I just finished a disaster recovery with a client that really hit home the need to have good network security documentation. During a summer thunderstorm, one of their UPSes went berserk, and half the equipment in one rack was taken out, including their main firewall and several key Ethernet switches. The problem was that their main IT person was unreachable on a sailboat, and we were left putting the pieces back together in the dark without any guidance. It was like starting from scratch trying to rebuild their network. After it was all done, I jotted down these five key items that would have taken the downtime from days to hours.

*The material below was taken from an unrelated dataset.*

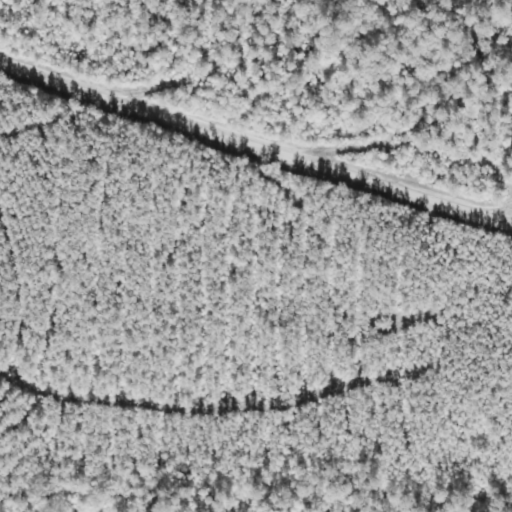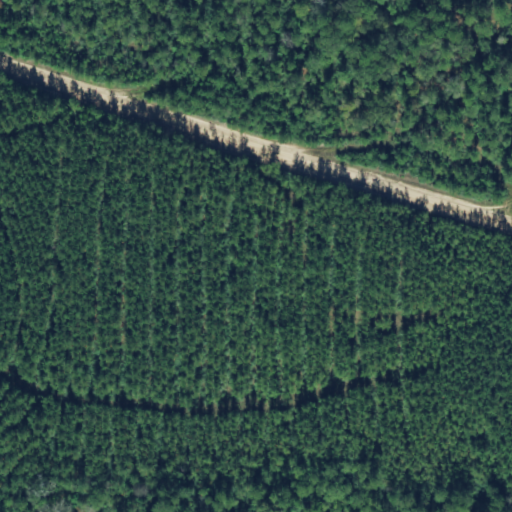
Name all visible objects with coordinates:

- Basic Topology: If you can't quickly explain how your network fits together with some simple pictures, you've got a problem. You don't need a PhD in Visio to do this, but basic topology information showing the relationship between the Internet, your internal networks, and any firewalls or routers is your starting point. Add IP addresses and subnet masks, at a minimum, and that's 90% of the job. With the proliferation of VLANs, subnets, and multi-zone firewalls in many networks, the old strategy of "tracing the cable" just won't tell you how the network is put together when you're under a lot of stress and equipment isn't running. Even outside of a disaster, having an accurate network topology map is the starting point for any discussion on network operations or a technical support call. The most important idea here is that the topology data is easy to update and keep current, which means that fancy graphics and layout get in your way more than anything.

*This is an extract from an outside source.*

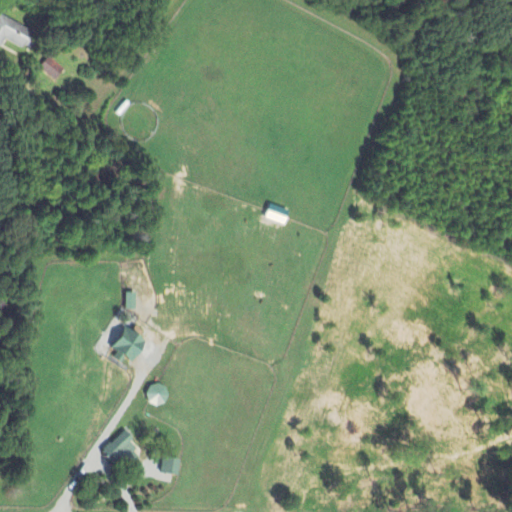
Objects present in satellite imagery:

- Passwords: You must have a password book that has emergency "root" or "admin" passwords for every piece of equipment. Not online, not in someone's head, but printed out and put in a safe where the executives of your company can get to it when they need it. Your best bet is to set up these emergency users separate from your normal authentication system. In other words, your password is your own (hopefully centrally controlled from a RADIUS server somewhere) and that's what you use. But when something bad happens (like you getting hit by a bus), or when your RADIUS service dies, the password book will be critical.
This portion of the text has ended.